Basic recommendations for sun protection are:
- Avoid play outdoors at midday from 10 AM to 4 PM when sun rays are strongest.
- Play in the shade as much as possible especially infants less than 6 months. Pay attention to the surface of the play area realizing that playing in grass or on mulch is less of a problem that in sand or around water. Beware of reflective exposure as well.
- Dress children in light colored, loose fitting clothes that cover as much skin as possible. Light colored and loose fitting clothes will lessen the chance of getting too hot. Cotton fabrics are the best. Get a fabric that is tightly woven. Hold the cloth up to the light. A tightly woven fabric will not let much light through.
- Wear a hat with a brim to shade the face. A hat that has flaps to protect the neck and ears is the best. The popular baseball caps provide no protection to these areas.
- Wear sunglasses to protect the eyes.
- Use sunscreen on all children over the age of 6 months. The best protection for an infant less than 6 months is to stay out of the direct sun and wear protective clothing including a hat and sunglasses. If adequate clothing and shade is not available, apply sun screen only to small areas exposed the sun.

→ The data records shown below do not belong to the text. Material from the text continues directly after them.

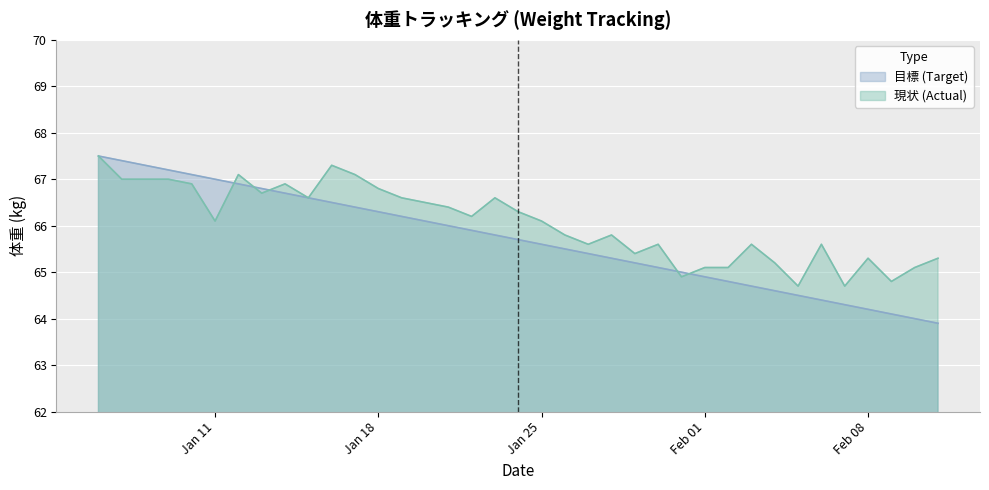

Between 2016-01-13 and 2016-01-22, which is larger?

2016-01-13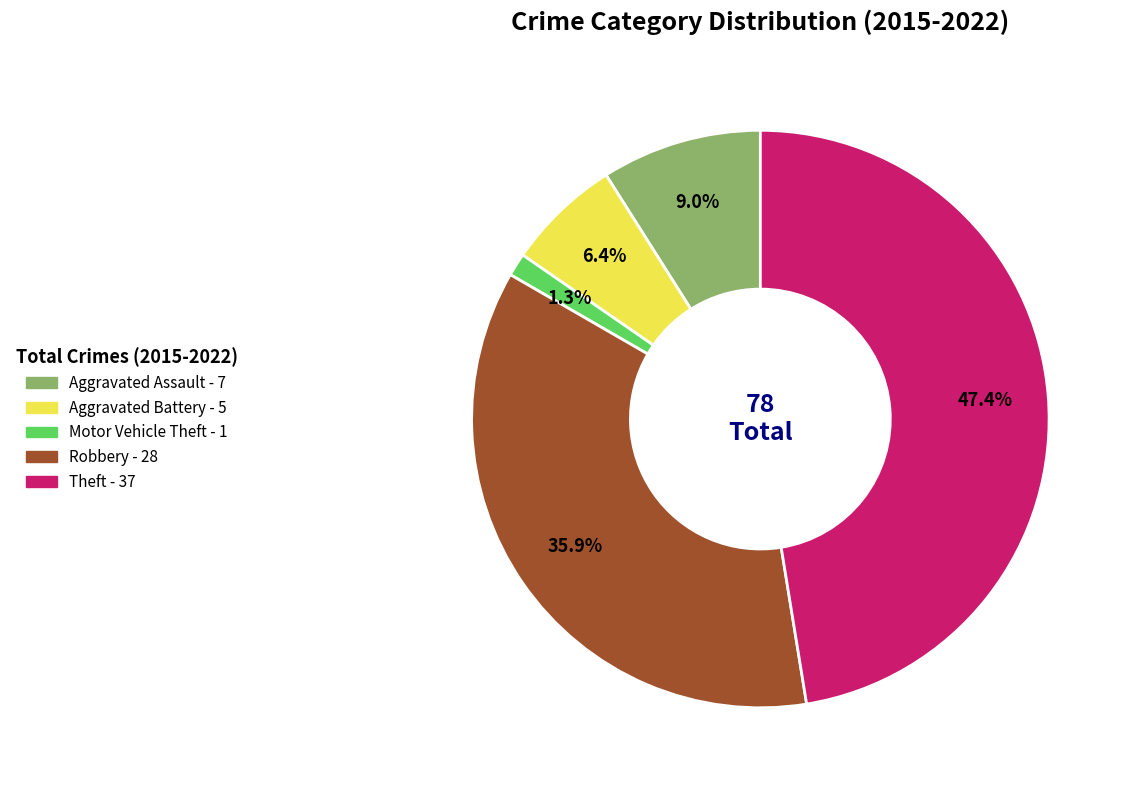

Which category has the biggest portion of the pie?

Theft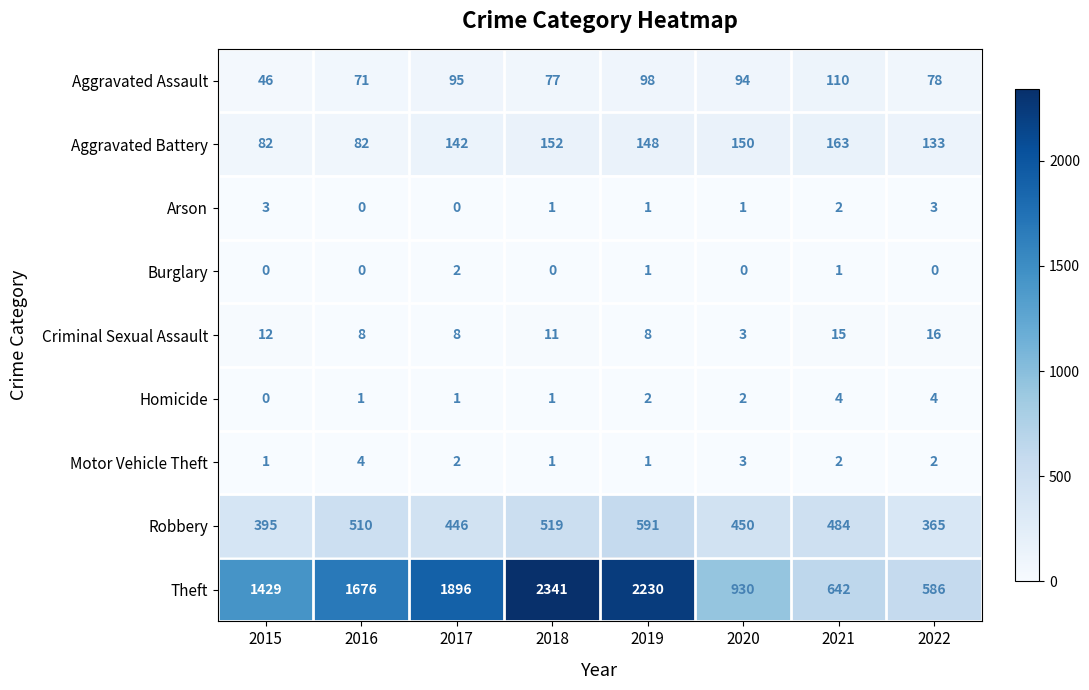

How many data points does each series have?

8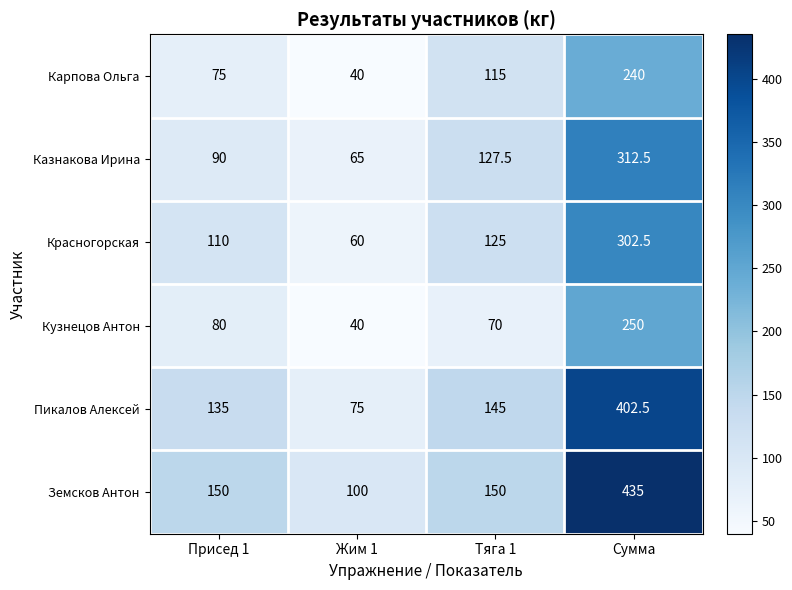

List the series in order of their peak value, highest first.

Земсков Антон, Пикалов Алексей, Казнакова Ирина, Красногорская, Кузнецов Антон, Карпова Ольга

- Use a SPF (Sun Protective Factor) of 15 or greater. The American Academy of Pediatrics recommends at least an SPF of 30.
- Select a broad spectrum sunscreen that contains inorganic filters. Zinc oxide and titanium dioxide are inorganic and protect against both UVA and UVB.
- Especially in infants, test a small area on the back to see if a rash develops before using applying the selected sunscreen generally.
- Apply 20-30 minutes before going outside to all exposed areas to get maximum protection.
- Reapply after swimming and every 2 hours. Even water proof forms must be re-applied in this way.
- Sunscreen is not meant to allow kids to spend more time in the sun than they should otherwise.
Research studies have estimated that sun avoidance could reduce the risk of skin cancer by as much as 80%. Since much of the exposure occurs under the age of 18, it is our responsibility as parents to instill in our children good practices to avoid over-exposure to the sun. Best practices and habits are developed in us as children. Enjoy the summer months and remember to avoid being out in midday if possible, wear protective clothing including hats and sunglasses, and apply sunscreen repeatedly.
As I always tell my children……”Have fun but be safe!”